How does Friar Laurence respond to Romeo's behavior in Act 3, scene 3 of Romeo and Juliet?
Friar Lawrence tries to convince Romeo that he should be grateful he won’t be executed for killing Tybalt, instead of whining about being banished.
When Friar Lawrence tells him he is banished, Romeo says he would rather die. Friar Lawrence chides him, telling him to be grateful that he has his life. He tells him to get on with his life, and be patient because “the world is broad and wide.”
O deadly sin! O rude unthankfulness!(25)
Thy fault our law calls death; but the kind Prince,
Taking thy part, hath rush'd aside the law,
And turn'd that black word death to banishment.
This is dear mercy, and thou seest it not. (Act 3, Scene 3)

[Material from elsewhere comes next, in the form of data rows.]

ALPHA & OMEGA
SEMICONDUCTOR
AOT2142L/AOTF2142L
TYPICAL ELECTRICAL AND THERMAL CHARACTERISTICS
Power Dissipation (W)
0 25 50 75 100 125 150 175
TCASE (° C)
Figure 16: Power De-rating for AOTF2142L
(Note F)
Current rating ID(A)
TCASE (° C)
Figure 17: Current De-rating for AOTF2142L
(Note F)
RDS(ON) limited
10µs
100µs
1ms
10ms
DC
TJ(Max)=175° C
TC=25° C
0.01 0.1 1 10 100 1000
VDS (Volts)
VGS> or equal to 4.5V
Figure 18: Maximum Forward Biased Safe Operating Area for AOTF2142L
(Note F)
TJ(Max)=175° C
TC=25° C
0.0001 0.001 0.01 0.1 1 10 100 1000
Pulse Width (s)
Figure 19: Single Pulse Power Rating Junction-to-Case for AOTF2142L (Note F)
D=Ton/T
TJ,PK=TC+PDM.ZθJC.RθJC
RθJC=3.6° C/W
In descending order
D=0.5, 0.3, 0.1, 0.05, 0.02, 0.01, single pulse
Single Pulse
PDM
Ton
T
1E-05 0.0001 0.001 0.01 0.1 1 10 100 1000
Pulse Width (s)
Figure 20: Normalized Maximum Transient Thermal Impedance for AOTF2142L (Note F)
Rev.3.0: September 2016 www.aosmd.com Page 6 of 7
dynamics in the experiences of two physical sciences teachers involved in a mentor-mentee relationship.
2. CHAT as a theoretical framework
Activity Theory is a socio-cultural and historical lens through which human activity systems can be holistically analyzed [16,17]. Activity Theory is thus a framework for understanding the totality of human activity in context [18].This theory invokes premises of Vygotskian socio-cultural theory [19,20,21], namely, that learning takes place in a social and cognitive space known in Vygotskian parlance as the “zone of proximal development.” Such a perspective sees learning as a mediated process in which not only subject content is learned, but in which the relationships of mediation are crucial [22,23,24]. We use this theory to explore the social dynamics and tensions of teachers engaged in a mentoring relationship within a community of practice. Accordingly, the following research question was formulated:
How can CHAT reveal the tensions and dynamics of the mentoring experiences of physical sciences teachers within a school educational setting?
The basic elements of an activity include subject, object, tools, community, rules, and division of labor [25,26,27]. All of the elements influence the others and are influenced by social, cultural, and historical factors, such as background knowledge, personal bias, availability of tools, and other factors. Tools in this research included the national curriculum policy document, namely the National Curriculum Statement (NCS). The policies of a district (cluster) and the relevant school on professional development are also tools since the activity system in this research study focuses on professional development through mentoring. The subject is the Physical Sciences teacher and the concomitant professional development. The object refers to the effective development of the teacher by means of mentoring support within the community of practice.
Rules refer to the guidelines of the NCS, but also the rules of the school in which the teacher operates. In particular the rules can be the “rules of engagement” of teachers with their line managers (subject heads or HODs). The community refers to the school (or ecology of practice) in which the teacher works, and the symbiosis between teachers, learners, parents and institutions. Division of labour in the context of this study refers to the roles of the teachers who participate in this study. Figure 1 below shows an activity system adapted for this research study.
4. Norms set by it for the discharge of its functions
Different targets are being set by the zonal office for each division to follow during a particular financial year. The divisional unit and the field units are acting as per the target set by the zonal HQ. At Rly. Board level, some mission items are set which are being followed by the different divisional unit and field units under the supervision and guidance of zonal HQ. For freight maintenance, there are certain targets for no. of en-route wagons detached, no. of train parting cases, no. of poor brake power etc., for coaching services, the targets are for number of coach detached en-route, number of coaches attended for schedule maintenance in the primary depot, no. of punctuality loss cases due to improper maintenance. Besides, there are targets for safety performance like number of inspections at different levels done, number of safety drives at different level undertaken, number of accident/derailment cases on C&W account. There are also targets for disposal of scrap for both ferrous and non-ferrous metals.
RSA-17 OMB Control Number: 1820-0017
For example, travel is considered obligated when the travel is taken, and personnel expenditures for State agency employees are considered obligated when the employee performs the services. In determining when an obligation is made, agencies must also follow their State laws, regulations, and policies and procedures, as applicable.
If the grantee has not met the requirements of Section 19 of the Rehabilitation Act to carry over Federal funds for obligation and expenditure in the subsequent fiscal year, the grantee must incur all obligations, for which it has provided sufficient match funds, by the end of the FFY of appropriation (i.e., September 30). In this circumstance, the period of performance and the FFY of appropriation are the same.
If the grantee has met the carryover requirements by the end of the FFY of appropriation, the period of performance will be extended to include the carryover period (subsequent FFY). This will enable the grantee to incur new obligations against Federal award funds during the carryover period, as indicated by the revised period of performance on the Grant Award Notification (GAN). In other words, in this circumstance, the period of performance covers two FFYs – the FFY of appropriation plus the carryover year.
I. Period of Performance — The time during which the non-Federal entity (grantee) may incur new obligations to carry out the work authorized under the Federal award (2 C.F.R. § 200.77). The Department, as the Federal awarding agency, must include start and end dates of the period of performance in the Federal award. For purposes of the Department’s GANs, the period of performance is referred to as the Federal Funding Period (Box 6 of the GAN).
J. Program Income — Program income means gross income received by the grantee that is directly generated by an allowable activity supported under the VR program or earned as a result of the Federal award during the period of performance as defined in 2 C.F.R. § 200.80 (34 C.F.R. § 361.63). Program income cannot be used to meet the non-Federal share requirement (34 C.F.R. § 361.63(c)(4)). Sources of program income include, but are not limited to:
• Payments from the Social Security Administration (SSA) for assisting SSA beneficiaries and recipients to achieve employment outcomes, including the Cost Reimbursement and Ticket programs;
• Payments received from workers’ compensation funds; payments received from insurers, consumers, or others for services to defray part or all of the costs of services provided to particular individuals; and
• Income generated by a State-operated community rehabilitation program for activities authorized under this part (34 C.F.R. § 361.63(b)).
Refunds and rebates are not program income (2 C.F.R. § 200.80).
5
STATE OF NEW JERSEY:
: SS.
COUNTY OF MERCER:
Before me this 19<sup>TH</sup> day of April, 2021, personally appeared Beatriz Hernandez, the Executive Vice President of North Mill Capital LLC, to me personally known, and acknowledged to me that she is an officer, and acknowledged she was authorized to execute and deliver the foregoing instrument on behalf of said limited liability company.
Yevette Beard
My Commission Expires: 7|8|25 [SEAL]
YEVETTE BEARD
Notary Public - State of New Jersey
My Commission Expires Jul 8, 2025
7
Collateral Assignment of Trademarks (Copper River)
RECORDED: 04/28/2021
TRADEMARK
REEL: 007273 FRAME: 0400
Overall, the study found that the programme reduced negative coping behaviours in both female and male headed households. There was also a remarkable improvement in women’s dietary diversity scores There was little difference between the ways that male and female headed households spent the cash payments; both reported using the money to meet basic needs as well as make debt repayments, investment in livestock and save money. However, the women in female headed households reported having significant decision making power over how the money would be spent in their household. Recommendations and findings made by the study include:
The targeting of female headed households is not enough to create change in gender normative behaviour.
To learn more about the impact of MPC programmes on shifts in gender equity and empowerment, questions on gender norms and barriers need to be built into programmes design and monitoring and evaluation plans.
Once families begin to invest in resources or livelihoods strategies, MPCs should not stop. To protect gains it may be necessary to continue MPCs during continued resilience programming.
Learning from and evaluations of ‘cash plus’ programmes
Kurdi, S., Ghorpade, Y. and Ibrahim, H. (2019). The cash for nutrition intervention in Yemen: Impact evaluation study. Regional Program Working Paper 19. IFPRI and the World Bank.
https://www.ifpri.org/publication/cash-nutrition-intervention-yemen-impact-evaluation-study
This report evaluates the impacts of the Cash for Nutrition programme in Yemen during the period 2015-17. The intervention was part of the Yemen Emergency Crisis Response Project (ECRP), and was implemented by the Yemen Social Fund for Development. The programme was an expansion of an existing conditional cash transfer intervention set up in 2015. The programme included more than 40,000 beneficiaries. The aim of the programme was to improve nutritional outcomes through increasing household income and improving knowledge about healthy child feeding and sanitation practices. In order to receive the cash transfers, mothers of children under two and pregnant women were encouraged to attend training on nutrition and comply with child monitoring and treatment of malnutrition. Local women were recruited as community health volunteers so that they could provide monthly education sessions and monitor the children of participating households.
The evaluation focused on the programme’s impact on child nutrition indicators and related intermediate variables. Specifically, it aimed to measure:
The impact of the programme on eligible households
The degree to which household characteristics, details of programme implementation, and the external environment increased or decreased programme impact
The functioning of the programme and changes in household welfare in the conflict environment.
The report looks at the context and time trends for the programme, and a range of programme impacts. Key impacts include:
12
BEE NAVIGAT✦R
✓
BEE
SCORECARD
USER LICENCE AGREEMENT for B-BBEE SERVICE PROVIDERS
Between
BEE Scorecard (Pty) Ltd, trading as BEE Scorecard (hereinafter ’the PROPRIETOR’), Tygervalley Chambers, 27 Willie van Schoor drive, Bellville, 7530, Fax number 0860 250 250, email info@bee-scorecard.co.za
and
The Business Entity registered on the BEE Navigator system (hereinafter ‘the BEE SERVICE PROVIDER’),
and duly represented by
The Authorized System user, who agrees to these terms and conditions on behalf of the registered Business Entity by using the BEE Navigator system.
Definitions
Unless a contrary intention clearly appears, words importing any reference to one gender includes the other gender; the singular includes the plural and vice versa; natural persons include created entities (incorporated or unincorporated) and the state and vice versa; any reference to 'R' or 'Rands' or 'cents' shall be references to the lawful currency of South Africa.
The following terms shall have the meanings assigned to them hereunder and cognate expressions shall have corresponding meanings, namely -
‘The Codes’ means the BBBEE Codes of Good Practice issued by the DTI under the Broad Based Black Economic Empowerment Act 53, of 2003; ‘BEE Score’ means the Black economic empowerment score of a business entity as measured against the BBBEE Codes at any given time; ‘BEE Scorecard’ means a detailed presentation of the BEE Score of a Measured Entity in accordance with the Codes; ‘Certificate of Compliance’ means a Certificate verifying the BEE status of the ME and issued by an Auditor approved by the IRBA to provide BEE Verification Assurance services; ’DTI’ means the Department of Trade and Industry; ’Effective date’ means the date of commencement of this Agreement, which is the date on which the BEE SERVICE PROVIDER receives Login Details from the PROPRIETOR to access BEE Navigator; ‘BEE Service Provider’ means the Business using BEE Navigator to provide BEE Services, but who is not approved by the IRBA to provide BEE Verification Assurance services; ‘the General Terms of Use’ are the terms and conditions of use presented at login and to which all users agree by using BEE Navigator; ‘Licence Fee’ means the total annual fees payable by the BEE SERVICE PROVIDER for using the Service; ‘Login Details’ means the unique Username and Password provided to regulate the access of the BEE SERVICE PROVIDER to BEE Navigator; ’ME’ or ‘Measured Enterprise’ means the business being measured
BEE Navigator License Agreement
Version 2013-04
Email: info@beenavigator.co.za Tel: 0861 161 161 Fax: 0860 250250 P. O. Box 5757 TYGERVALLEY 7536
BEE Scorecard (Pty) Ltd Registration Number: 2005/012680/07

Romeo throws himself on the floor and has a toddler-level tantrum, saying that he can’t live without Juliet. Friar Lawrence is annoyed, calling him “mad,” and when someone comes to the door he tries to get him up.
Juliet’s Nurse arrives, and similarly scolds the blubbering Romeo. They both tell him to be a man, at least for Juliet’s sake. She explains that Juliet wants to marry Romeo anyway, and Friar Lawrence decides to go along with it and marry them in secret.
This scene demonstrates how immature Romeo is, and how much Nurse and Friar Lawrence coddle Juliet and Romeo. By giving in to the young people's wishes, they may give them what they want, but there is no way they can sustain it and it only causes more problems later on.